Be careful when deleting linux from a computer. If you are using grub2, and you are, it won't be able to boot once the ubuntu partition(s) are deleted.

However, if you do it all in one step, it shouldn't be a problem. Boot into live mode, delete the partitions with Gparted, click the Install icon on the desktop of live mode, and install for example ubuntu desktop. Let it install grub2 to the MBR.

It should work out fine. Boot all three systems to check.

After you're happy, just add studio without installing grub2. Boot ubuntu and do update-grub.

oldfred
May 22nd, 2010, 09:05 PM
Sorry did not mean to confuse you with GPT. It was just your comment about wanting primary partitions and that will be the new standard. Except for those that still run XP will still need a MBR partition hard drive.

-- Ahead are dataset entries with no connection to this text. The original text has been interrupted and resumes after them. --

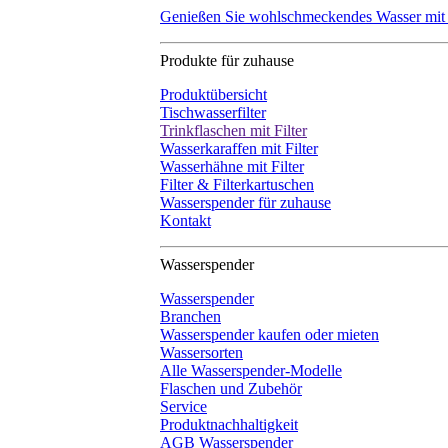
Genießen Sie wohlschmeckendes Wasser mit
Produkte für zuhause
Produktübersicht
Tischwasserfilter
Trinkflaschen mit Filter
Wasserkaraffen mit Filter
Wasserhähne mit Filter
Filter & Filterkartuschen
Wasserspender für zuhause
Kontakt
Wasserspender
Wasserspender
Branchen
Wasserspender kaufen oder mieten
Wassersorten
Alle Wasserspender-Modelle
Flaschen und Zubehör
Service
Produktnachhaltigkeit
AGB Wasserspender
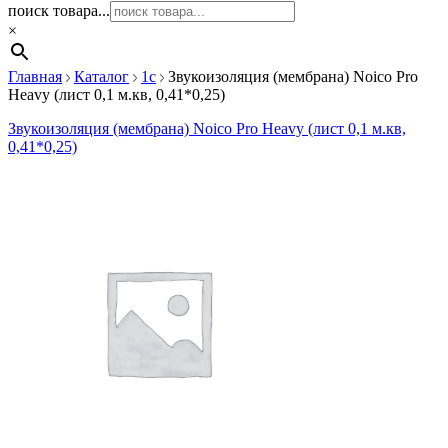
поиск товара...
×
Главная
Каталог
1c
Звукоизоляция (мембрана) Noico Pro
Heavy (лист 0,1 м.кв, 0,41*0,25)
Звукоизоляция (мембрана) Noico Pro Heavy (лист 0,1 м.кв,
0,41*0,25)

They just announced a 3TB drive and part of the concern is that it will have to be GPT and few understand it. So someone will try to install XP and when it does not work blame the new drive.

Partition planning is very important, and each user has different needs. Even over time I have found I want different layouts but usually by then I have a new drive, so it becomes easier to reorganize & houseclean.

rockette morton
May 22nd, 2010, 10:09 PM
oldfred - thanks for the info!

darkod - pleased to say i am now up and running, can boot neatly from all partitions from the grub menu, no errors or problems.

thank you both for your help throughout, when many people would have just said, why bother? hope you both have a pleasant evening!